Stimac, who admitted to being a fan of Looney Tunes cartoons (he designed his cap after the cartoons he enjoyed in his childhood), continued, “This is the last time that we’ll all be in the same place, but the first time a lot of us will be on our own, and I plan to enjoy it. I hope you all do, too. That’s all Folks.”

Class valedictorian Emma Wagoner, also a star long and triple jumper on the school’s track and field teams, told her classmates, “Every day was a new adventure, and we found the beauty in the smallest things, a new flower in the yard, a butterfly that floats by, playing in the woods like crazy people with our best friends, a little bit of everything. Now we sit here tonight and everything has changed. But it doesn’t have to change just quite yet, there’s so much to look back on and find something special in.”

“As seniors, Wagoner observed, “everything was different. The people in your classes became more like family and less like strangers in the desk next to you. I think when we know we are about to leave we try to hold on to something while we still can. Drama no longer seems worth it and the person beside you is a friend no matter who they are.”

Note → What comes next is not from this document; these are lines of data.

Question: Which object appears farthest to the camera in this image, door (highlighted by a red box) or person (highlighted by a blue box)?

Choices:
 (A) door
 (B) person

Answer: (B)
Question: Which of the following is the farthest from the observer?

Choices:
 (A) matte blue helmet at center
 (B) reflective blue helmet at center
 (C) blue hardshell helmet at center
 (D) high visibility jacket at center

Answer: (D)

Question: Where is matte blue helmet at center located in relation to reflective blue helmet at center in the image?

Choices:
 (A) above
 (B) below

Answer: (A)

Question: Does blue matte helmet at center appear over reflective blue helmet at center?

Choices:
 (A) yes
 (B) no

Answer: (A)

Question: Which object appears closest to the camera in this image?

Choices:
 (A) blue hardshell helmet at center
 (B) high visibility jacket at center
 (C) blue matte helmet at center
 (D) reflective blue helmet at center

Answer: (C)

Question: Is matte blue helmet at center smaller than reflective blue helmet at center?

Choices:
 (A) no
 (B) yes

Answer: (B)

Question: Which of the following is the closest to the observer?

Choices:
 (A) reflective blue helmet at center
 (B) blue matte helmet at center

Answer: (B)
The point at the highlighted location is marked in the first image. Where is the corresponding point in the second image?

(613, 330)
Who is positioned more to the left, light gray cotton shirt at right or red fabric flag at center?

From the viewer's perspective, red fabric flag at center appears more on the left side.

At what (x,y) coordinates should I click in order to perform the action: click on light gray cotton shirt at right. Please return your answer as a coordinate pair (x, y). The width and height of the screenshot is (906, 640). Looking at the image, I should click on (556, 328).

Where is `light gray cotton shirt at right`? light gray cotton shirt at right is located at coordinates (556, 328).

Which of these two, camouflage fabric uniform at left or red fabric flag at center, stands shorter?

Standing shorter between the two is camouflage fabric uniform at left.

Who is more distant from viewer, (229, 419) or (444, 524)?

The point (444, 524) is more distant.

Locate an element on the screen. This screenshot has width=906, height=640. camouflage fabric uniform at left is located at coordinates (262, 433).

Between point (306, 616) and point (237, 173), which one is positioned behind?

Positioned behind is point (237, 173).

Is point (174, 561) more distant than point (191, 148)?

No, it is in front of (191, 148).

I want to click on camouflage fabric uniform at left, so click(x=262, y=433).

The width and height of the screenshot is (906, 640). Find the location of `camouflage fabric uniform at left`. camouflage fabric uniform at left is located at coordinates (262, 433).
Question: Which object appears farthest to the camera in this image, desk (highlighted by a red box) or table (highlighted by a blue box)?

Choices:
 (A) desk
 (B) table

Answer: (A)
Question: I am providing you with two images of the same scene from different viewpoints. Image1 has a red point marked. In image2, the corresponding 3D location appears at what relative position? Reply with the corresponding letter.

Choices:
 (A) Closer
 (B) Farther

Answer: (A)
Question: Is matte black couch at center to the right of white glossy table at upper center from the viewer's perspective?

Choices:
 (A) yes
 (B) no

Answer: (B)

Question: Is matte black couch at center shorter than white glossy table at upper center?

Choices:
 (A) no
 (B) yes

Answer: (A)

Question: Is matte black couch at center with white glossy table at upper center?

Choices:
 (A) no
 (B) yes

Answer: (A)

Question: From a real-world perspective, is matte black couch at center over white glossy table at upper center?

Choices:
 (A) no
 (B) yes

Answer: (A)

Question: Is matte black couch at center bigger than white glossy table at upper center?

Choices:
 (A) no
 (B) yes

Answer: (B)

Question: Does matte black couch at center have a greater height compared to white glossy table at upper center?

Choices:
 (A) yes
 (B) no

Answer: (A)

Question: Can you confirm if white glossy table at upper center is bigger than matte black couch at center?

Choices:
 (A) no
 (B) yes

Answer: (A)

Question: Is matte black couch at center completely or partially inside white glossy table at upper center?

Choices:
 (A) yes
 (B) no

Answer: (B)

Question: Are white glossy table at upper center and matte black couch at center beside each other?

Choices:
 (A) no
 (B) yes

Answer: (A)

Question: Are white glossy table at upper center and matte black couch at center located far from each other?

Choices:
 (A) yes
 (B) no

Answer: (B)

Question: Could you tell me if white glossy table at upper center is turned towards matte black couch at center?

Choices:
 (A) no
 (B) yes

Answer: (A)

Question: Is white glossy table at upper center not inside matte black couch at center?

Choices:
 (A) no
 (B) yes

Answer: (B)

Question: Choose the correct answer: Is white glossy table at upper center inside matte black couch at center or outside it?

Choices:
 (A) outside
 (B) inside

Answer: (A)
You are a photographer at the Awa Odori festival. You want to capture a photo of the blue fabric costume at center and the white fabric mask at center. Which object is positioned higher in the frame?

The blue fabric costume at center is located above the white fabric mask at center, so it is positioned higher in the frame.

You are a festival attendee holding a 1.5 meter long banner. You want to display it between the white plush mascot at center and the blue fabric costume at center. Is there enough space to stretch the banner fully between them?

“Right now,” Wagoner continued, “we are all sitting here and about to walk across this stage and into our future. We all have a million thoughts cross our mind, the fear and excitement of what tomorrow could bring. A question of where we will be and what we can do, my fellow graduates and I question what our future will bring for us, and how we can make it the best, the fear of stepping out into a huge world on our own, the uncertainty of how to step away from what we have always known, into something new, and the excitement of what this unknown could bring . . . But, I want to ask everyone to stop pondering the future and to stop running through memories. We are all right here for one last time, one more moment in which all those we have grown up with and all those who love us are gathered in the place that raised us. So, look around. Admire the faces of those you’ve passed every day in the hallway; understand the emotions that the person beside you in the audience is feeling. Just be present . . . Never again will we all be together, so embrace this moment and all that it represents.”

2016’s graduation was the last under the direction of Polk County School superintendent William “Bill” Miller, whose retirement is official at the end of the school year.